A house down payment can be a significant amount of funds. With our current low interest rates, it’s a big chunk of money that isn’t earning very much income. So should it be invested in stocks instead, where you have a chance of earning some money as you do so? Can you take it out of your retirement account?
Stocks are for long-term goals
No one knows what the stock market will do in the short term. (If anyone tells you they do know, run away from them as fast as you can. More details here.) So it’s possible that even if the market has been humming along the entire time you’re saving, there could be a big drop the exact day that you need to withdraw your money to make the payment.
Not only are you locking in your losses if you are forced to sell your stocks to make the payment, you might not have the amount of money you’d planned on having in the first place.
Over the long term, which I would define as ten or more years, stocks will outperform bonds and cash. If your timeline is shorter than that, it’s not a good idea to use stocks (and stock mutual funds) for this money.
Bonds are good for medium term goals
If you are planning to buy a house in five years or so, bonds or bond mutual funds are a good way to earn a bit extra on your money. With interest rates as low as they are, it is not much extra, but at least your money will be earning a little something as you set it aside.
The bond market can drop slightly — one to two percent — so you might want to park money that’s needed in the next year in a (relatively) high-yielding savings account.
Avoid using your retirement account to save money for the house (unless you’re over age 59 ½)
It’s true that you can withdraw $10,000 from your retirement account without paying a penalty if it’s for a house downpayment. Just because you can, doesn’t mean you should.
I currently live in an area with a relatively low cost of living. Still, a 20% down payment on a $200,000 house is $40,000, so the $10,000 allowable withdrawal doesn’t actually go very far.
If you withdraw from a Traditional (pre-tax) account, even if you don’t pay a penalty, you are taxed on the full amount of the withdrawal. Your $10,000 could be $8,000 or even less by the time you receive it. If you pull out a larger amount, you’ll pay a penalty for the amount greater than $10,000. Of course, that amount will be taxed too.
When withdrawing from a Roth account, the amount is not taxed since the account is funded with after-tax money, as long as you’re removing just your contributions. If you’ve had the account less than five years, penalties apply.
Retirement accounts should be held only for retirement.
Once you start withdrawing from the account before retirement age, the danger is that you’ll begin thinking of it as just another account. You’ll continue to withdraw from it, likely incurring penalties and/or taxes as you do so. Then when you reach retirement, you’ll have much less money than you planned on when you saved the funds.

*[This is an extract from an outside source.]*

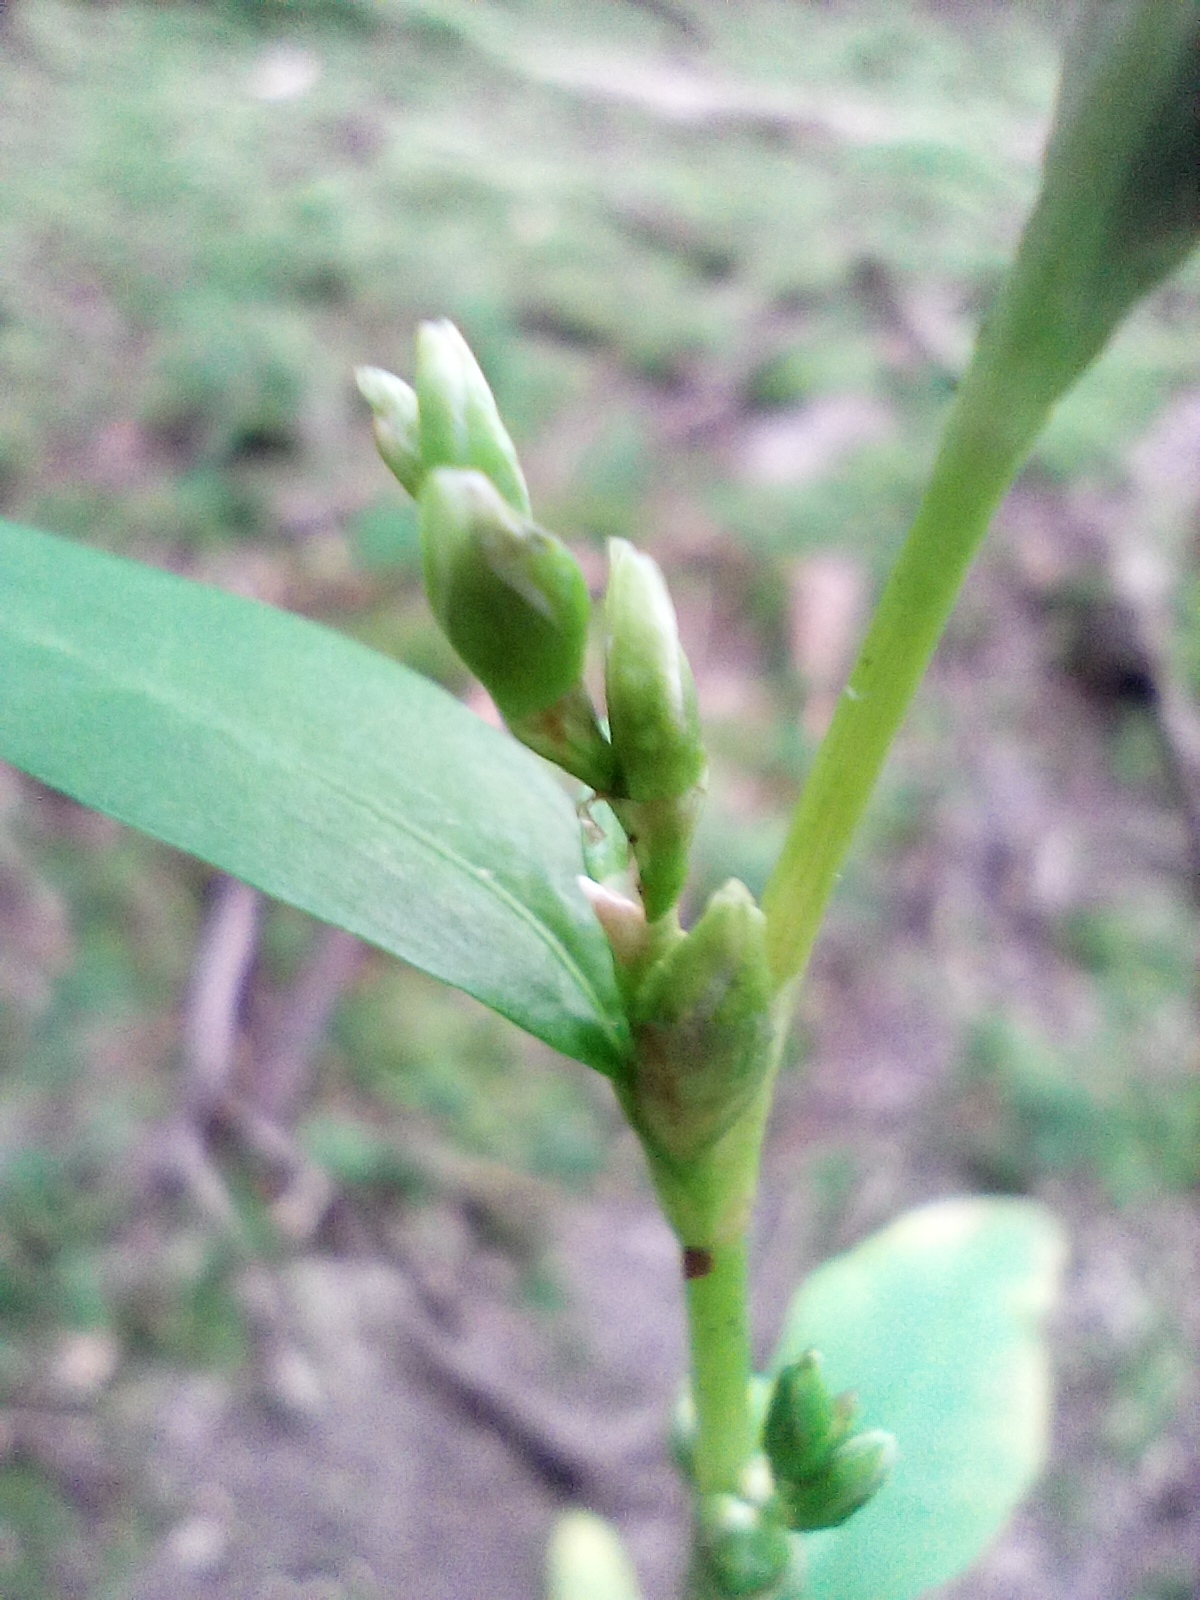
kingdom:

So why not use a Roth? In addition to the objection above, your retirement accounts should be invested for retirement. Which, if you’re not age 59 ½ or near it, is a long-term goal and should be invested mainly (or entirely) in stocks. If you’re saving for a house down payment and investing your Roth in bonds, you’re hurting your portfolio’s chances for long-term growth. Your retirement account will be underfunded.
Make sure you’re balancing current needs with future needs
The tax benefits of buying a house will not be as attractive going forward from 2019 due to the recent tax act, but there will still be some. Buying a house is a goal many people have, and it’s a worthy one. However, you can still have a roof over your head by renting, if you can’t afford a house without pulling money out of your retirement savings.
You need to save for retirement, and there is no alternative to not having money in retirement.
You can’t eat your house.
So keep your retirement savings separate, and protect yourself by avoiding stocks while you’re putting together the down payment (unless you don’t plan to buy for another decade or so.)